Task requirements
Return all of the entries word for word, but omit the pictures they contain.

Extracted information
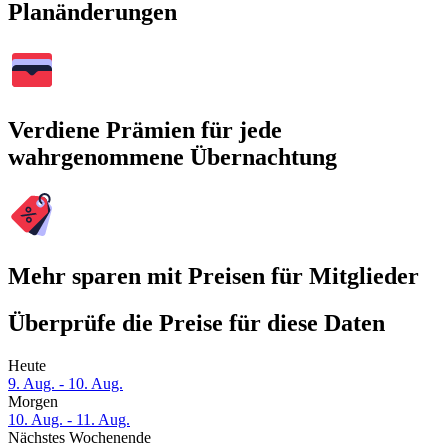
Planänderungen
Verdiene Prämien für jede
wahrgenommene Übernachtung
Mehr sparen mit Preisen für Mitglieder
Überprüfe die Preise für diese Daten
Heute
9. Aug. - 10. Aug.
Morgen
10. Aug. - 11. Aug.
Nächstes Wochenende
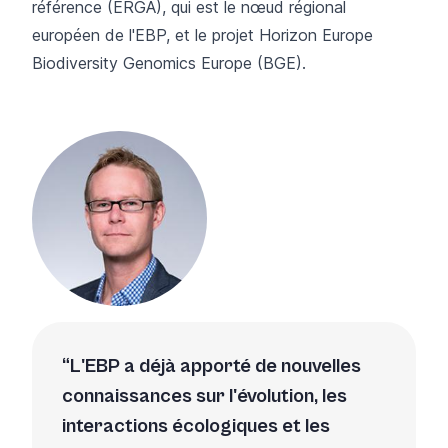
référence (ERGA), qui est le nœud régional
européen de l'EBP, et le projet Horizon Europe
Biodiversity Genomics Europe (BGE).
L'EBP a déjà apporté de nouvelles
connaissances sur l'évolution, les
interactions écologiques et les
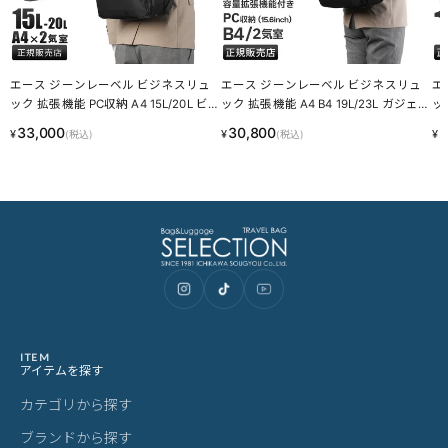
エース ジーンレーベル ビジネスリュ
エース ジーンレーベル ビジネスリュ
エ
ック 拡張機能 PC収納 A4 15L/20L ビ
ック 拡張機能 A4 B4 19L/23L ガジェ
ッ
ジネスバッグ ガジェタブル ヘザー2 a
タブルＲ ace. GENE LABEL GADGET
ネス
33,000
30,800
2
¥
¥
¥
(税込)
(税込)
ce.GENE GADGETABLE HEATHER 2 6
ABLE R 68006
TE
8297
ITEM
アイテムを探す
カテゴリから探す
ブランドから探す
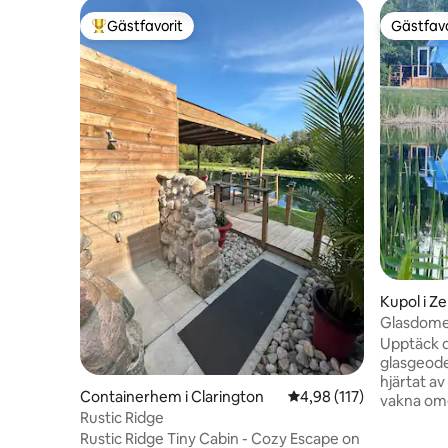
Gästfavorit
Gästfavo
Populär gästfavorit
Gästfavo
Kupol i Z
Glasdomen
Gratis sö
Upptäck d
glasgeode
hjärtat av Uxbridg
Containerhem i Clarington
4,98 av 5 i genomsnitt
4,98 (117)
vakna om
Rustic Ridge
panoramau
Rustic Ridge Tiny Cabin - Cozy Escape on
landskapet Observera... det är 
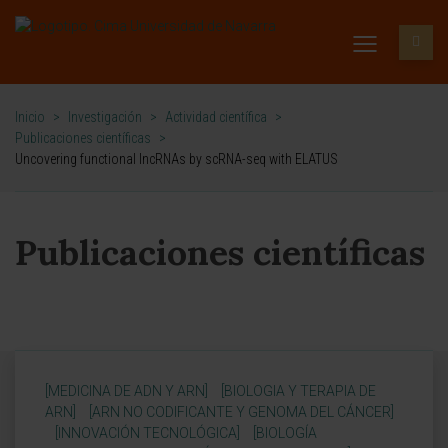
Inicio
>
Investigación
>
Actividad científica
>
Publicaciones científicas
>
Uncovering functional lncRNAs by scRNA-seq with ELATUS
Publicaciones científicas
[MEDICINA DE ADN Y ARN]
[BIOLOGIA Y TERAPIA DE
ARN]
[ARN NO CODIFICANTE Y GENOMA DEL CÁNCER]
[INNOVACIÓN TECNOLÓGICA]
[BIOLOGÍA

Solution for this problem
Planänderungen
Verdiene Prämien für jede
wahrgenommene Übernachtung
Mehr sparen mit Preisen für Mitglieder
Überprüfe die Preise für diese Daten
Heute
9. Aug. - 10. Aug.
Morgen
10. Aug. - 11. Aug.
Nächstes Wochenende
référence (ERGA), qui est le nœud régional
européen de l'EBP, et le projet Horizon Europe
Biodiversity Genomics Europe (BGE).
L'EBP a déjà apporté de nouvelles
connaissances sur l'évolution, les
interactions écologiques et les
エース ジーンレーベル ビジネスリュ
エース ジーンレーベル ビジネスリュ
エ
ック 拡張機能 PC収納 A4 15L/20L ビ
ック 拡張機能 A4 B4 19L/23L ガジェ
ッ
ジネスバッグ ガジェタブル ヘザー2 a
タブルＲ ace. GENE LABEL GADGET
ネス
33,000
30,800
2
¥
¥
¥
(税込)
(税込)
ce.GENE GADGETABLE HEATHER 2 6
ABLE R 68006
TE
8297
ITEM
アイテムを探す
カテゴリから探す
ブランドから探す
Gästfavorit
Gästfavo
Populär gästfavorit
Gästfavo
Kupol i Z
Glasdomen
Gratis sö
Upptäck d
glasgeode
hjärtat av Uxbridg
Containerhem i Clarington
4,98 av 5 i genomsnitt
4,98 (117)
vakna om
Rustic Ridge
panoramau
Rustic Ridge Tiny Cabin - Cozy Escape on
landskapet Observera... det är 
Inicio
>
Investigación
>
Actividad científica
>
Publicaciones científicas
>
Uncovering functional lncRNAs by scRNA-seq with ELATUS
Publicaciones científicas
[MEDICINA DE ADN Y ARN]
[BIOLOGIA Y TERAPIA DE
ARN]
[ARN NO CODIFICANTE Y GENOMA DEL CÁNCER]
[INNOVACIÓN TECNOLÓGICA]
[BIOLOGÍA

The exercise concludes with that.